Hawklad just isn’t in the right frame of mind to go. He is seemingly a million miles from venturing into public places.

So no Wildlife Park visit this New Years Day. So we improvised. A homemade burger and a Pepsi, just like he would have had. A hot donut replaced with a warmed up cake. Then we sat and watched a David Attenborough wildlife TV series.

Not quite the tradition but a decent replacement given what was available to us. 2021 feels like a year for making the best of it.

Plague Island

So that’s the shopping done for the week. We are now officially closed for Christmas. Time to get behind our fence and shut the world out for 7 days.
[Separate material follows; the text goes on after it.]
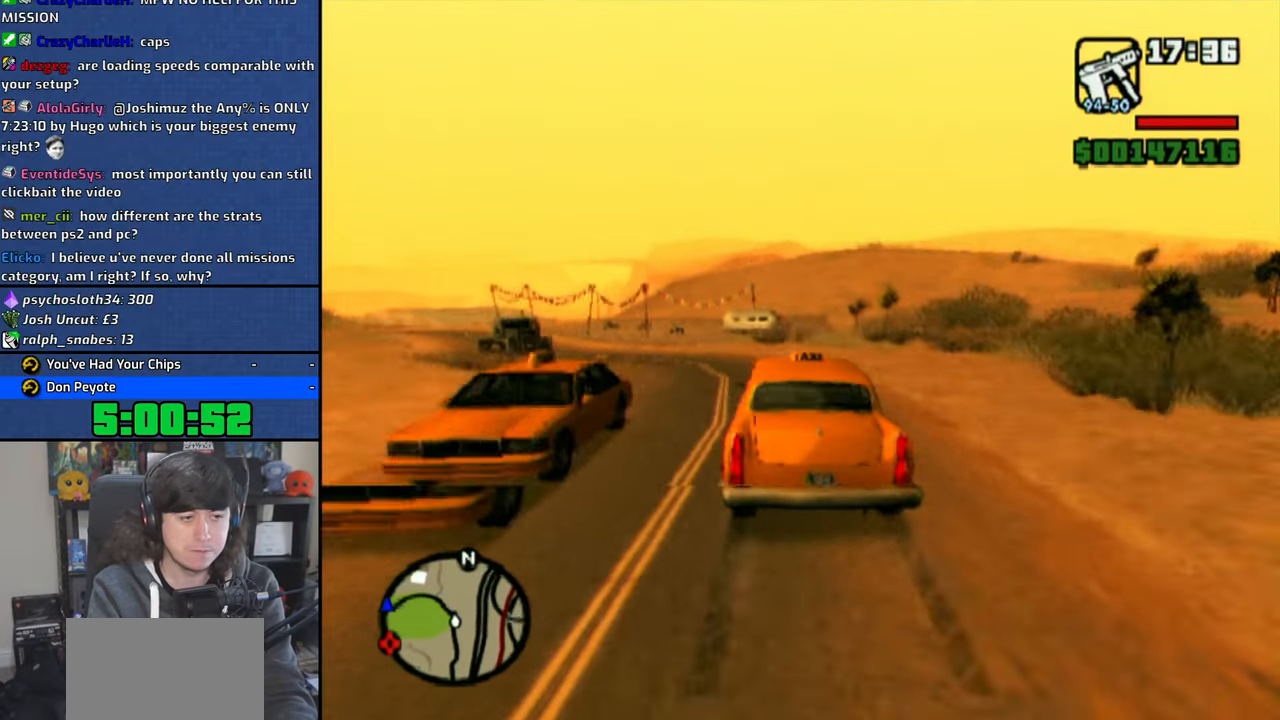
{"dt_ms": 500, "buttons": ["CROSS"], "left_stick": "center", "right_stick": "center", "events": [[333, "CROSS", "down"], [416, "CROSS", "up"], [483, "CROSS", "down"]]}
Or longer if we are plunged into a Tier 4 lockdown (more of the country will go that way on Boxing Day apparently).

So it’s Christmas Eve on Plague Island. It’s not entirely sure if its a virus related Plague or a Plague of self absorbed, imbecilic, on the take, cretins apparently running this country.

We have enough food and drink to last us weeks. We have enough options to cobble together a couple of special holiday meals for two. Certainly not Plan A or B food options, but the C menu will be just fine. Actually with my Thanos like cooking skills at the click of the fingers any food taste can be suddenly turned to dust. So it really doesn’t matter in the end.

A few days of being an island cut adrift from the world has started to take its toll. Hardly any fresh fruit or veg in the store. The stuff which is still there is getting snapped up instantly. No chocolate ice cream. I will say that again. No chocolate ice cream. Oh the humanity….

But in the scheme of things. We are so fortunate. Too many are not so lucky.

So we are lucky to be on the right side of our fence. Hawklad is definitely not on Santa’s naughty list. Me – I’m not so sure. Yes the weather is horrible but actually if you close your eyes, the sun will still shine.

Yes it’s alright in this side of the fence, living on Plague Island.